Тот, кстати, уходить не собирался – стоял, с любопытством глядя, как мягчеет лицо собеседника, разглаживаются складки, и горло, сведённое в непонятном усилии, пытается произнести слова.

- Спасибо. Я слишком глубоко ушёл в себя. Меня зовут… Сэр Арман де Логви, странствующий рыцарь. А вы…?

- Я? Я шут! Обычно зовут Энц, хотя полностью Энца Ван Диан, коль уж общаюсь с рыцарем, так нужно соответствовать.

Арман с удивлением оглядел собеседника. Обычная, крепкая одежда, больше подобающая состоятельному горожанину в дороге, чем шуту, привыкшему быть со знатью. Коротко стриженный ёжик волос, чуть тронутый сединой, узкие губы и пронзительный, цепкий взгляд. Впрочем, сейчас один глаз заплывал синевой, что портило впечатление. Небольшой узелок с вещами, крепкая палка в руке, вот и весь скарб.
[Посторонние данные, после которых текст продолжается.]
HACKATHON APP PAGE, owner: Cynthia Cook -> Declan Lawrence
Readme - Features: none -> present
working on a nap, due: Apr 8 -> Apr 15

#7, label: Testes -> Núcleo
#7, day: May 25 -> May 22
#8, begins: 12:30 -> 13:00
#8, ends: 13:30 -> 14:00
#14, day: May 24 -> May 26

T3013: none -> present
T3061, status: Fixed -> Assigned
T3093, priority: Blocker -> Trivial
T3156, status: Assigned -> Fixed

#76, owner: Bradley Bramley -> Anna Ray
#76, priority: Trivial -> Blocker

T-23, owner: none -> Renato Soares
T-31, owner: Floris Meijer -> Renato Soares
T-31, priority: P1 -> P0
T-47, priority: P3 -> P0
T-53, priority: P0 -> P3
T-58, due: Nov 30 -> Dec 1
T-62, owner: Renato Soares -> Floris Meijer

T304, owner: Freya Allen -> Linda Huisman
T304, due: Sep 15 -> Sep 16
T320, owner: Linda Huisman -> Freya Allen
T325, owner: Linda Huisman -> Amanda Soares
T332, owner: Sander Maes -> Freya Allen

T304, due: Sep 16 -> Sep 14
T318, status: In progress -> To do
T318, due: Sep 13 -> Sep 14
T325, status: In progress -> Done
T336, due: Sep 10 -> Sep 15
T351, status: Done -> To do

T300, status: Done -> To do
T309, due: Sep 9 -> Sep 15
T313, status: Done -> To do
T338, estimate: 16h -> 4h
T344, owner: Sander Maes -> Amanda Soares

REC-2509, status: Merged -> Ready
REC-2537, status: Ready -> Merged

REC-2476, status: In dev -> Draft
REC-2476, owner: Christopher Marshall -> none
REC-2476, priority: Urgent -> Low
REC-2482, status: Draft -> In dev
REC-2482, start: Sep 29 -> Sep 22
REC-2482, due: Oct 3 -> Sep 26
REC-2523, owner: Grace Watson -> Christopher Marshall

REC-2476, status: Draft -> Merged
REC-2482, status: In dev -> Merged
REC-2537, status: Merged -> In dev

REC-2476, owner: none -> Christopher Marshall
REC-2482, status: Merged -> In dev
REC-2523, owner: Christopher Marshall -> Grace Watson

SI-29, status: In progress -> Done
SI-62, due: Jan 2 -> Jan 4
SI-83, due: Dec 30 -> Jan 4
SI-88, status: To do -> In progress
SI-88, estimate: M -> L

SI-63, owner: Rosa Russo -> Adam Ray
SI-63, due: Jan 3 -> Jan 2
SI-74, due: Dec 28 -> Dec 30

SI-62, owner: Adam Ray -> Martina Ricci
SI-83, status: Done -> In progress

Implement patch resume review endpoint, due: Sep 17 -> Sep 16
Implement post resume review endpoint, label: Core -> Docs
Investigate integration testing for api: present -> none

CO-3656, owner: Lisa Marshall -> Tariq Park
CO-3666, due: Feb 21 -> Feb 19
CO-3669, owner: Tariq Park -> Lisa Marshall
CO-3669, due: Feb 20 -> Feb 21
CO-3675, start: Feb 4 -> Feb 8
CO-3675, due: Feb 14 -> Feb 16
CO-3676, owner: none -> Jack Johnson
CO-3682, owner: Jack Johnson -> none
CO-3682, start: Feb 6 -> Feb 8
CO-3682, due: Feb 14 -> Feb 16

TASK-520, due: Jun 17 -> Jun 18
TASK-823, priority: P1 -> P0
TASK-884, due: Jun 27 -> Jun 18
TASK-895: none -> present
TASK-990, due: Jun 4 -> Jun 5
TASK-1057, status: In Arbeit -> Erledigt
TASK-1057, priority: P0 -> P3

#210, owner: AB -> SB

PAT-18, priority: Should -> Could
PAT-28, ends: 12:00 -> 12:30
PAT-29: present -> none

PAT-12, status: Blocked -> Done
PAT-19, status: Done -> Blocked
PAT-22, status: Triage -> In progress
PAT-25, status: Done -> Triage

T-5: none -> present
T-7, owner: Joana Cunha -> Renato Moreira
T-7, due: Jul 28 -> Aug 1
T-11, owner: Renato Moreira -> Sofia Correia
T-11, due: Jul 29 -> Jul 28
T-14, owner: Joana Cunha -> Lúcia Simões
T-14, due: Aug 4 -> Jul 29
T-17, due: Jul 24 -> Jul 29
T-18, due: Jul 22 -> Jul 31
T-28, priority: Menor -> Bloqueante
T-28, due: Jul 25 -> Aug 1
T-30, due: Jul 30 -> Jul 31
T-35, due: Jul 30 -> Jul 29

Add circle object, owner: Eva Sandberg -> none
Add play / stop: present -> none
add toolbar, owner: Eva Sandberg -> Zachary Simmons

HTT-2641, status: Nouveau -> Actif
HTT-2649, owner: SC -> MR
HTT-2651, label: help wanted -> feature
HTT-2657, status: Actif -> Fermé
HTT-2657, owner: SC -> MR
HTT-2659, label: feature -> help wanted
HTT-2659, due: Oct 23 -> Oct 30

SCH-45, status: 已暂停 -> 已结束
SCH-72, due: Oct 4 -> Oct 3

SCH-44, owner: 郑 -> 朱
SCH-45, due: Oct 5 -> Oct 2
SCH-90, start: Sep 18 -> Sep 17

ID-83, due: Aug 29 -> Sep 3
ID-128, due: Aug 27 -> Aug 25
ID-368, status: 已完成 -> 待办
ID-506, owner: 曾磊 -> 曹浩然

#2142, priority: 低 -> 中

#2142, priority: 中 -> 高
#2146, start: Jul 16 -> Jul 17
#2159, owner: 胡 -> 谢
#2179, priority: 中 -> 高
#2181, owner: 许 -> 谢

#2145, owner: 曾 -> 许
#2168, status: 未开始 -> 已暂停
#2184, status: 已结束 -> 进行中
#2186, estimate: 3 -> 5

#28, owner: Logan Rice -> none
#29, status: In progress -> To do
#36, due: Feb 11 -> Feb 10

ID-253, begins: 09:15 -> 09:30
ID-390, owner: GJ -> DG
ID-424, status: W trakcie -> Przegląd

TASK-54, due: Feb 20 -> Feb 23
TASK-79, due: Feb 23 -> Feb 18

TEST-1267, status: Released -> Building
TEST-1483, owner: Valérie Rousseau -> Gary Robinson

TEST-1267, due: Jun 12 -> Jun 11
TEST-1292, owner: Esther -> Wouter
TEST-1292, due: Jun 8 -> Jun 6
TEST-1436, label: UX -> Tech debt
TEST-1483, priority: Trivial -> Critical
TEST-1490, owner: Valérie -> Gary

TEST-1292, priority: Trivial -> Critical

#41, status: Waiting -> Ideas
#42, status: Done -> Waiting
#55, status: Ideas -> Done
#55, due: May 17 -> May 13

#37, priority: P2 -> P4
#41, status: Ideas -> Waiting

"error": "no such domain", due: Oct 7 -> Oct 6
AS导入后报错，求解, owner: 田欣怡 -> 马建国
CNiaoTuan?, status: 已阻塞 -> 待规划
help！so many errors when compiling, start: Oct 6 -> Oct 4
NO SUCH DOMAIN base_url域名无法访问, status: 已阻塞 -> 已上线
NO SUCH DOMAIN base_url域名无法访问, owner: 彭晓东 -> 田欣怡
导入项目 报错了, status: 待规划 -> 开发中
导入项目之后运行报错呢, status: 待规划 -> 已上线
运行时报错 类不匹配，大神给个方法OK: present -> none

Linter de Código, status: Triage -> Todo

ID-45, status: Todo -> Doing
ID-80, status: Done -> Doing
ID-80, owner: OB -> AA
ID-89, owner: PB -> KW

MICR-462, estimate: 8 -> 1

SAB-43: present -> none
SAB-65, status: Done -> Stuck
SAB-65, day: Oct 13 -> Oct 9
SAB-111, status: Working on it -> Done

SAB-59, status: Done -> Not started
- Шуты обычно ездят в каретах, вместе с господами. Ну, если провинились – то на запятках. Пешком не ходят.

Энц хмыкнул.

- Это если хотят добраться до места в комфорте и побыстрее. Если же есть желание подышать свежим воздухом, то достаточно пошутить насчёт неудачного макияжа хозяйки – и можно смело рассчитывать на два-три дня пешей прогулки. Тут главное, верно угадать момент, что бы у леди в руке не было ничего тяжёлого. Дамы не любят насмешек над внешностью и случись подвернуться, например, кинжалу…

- Ну, судя по синяку под глазом, руки у леди были не пусты. И чем она тебя так?

Шут вздохнул.

- Не поверишь, добрый рыцарь, обычным веером. Увы, многие знатные дамы в детстве получают, помимо обычного воспитания и воинские навыки, что здорово осложняет жизнь их домочадцев.

Арман поневоле улыбнулся, настолько комично-сокрушённым был вид его собеседника.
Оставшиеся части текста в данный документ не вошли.